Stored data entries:
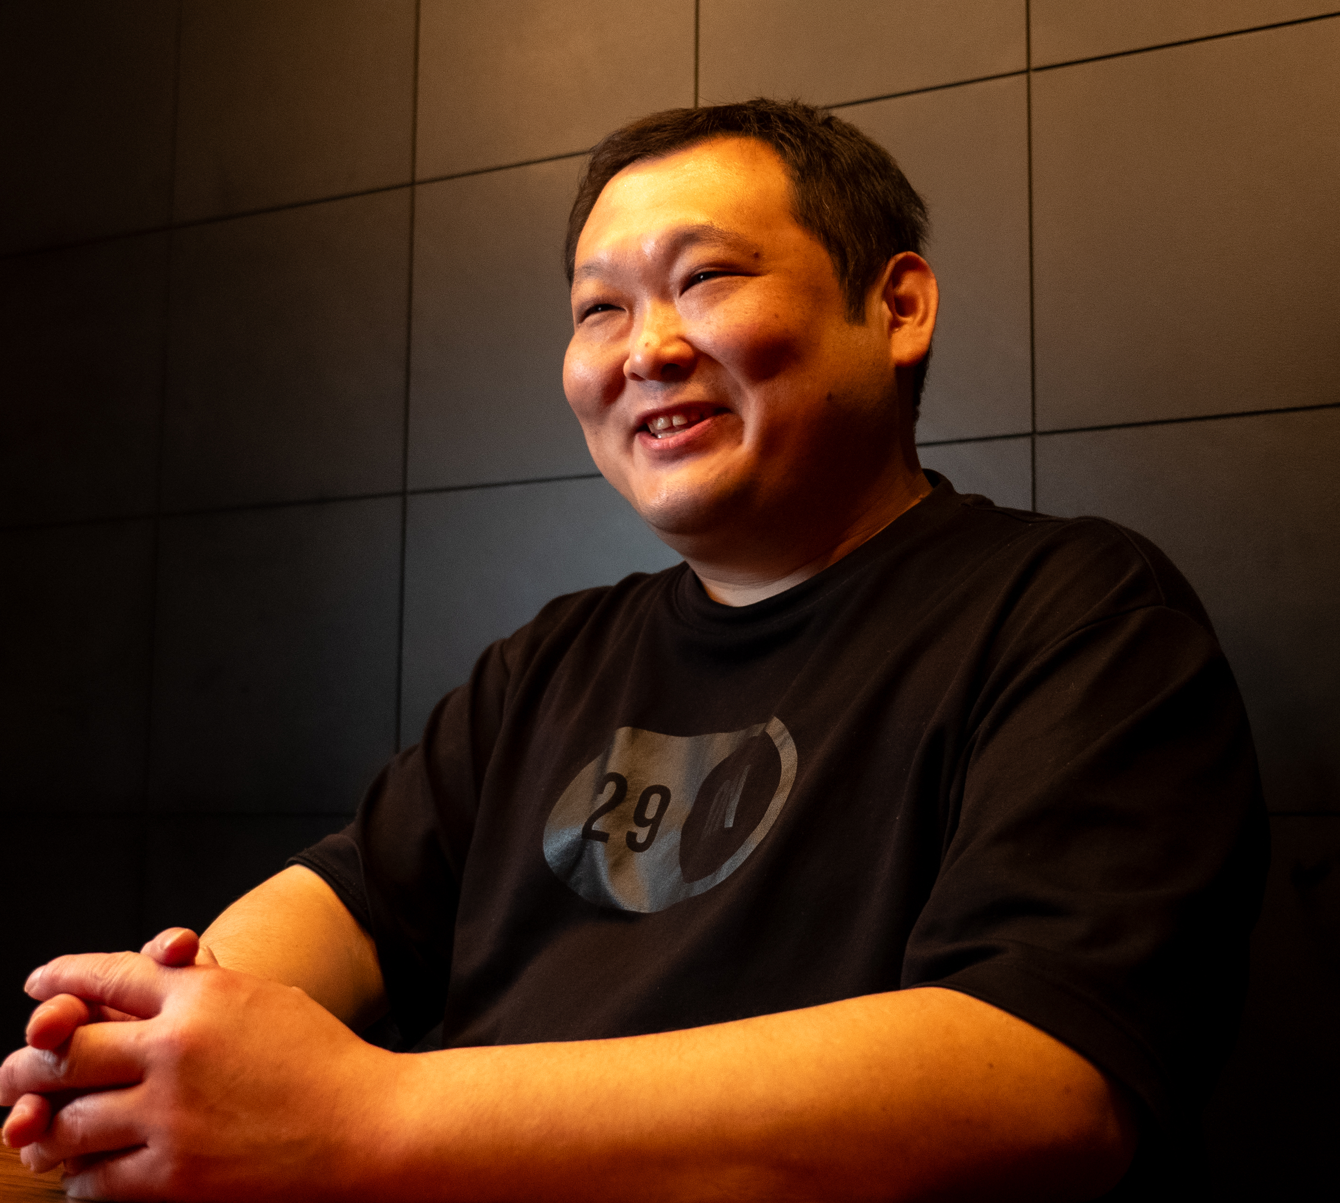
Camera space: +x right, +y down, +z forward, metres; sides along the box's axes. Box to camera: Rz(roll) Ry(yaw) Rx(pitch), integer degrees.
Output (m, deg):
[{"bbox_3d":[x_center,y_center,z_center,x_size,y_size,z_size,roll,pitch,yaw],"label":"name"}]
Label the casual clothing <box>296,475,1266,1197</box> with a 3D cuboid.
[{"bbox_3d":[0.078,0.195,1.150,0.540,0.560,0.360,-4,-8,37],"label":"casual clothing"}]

> **Try it**
Report every line of the records that contains the string "clothing", copying each such line in full.

> **Result**
Label the casual clothing <box>296,475,1266,1197</box> with a 3D cuboid.
[{"bbox_3d":[0.078,0.195,1.150,0.540,0.560,0.360,-4,-8,37],"label":"casual clothing"}]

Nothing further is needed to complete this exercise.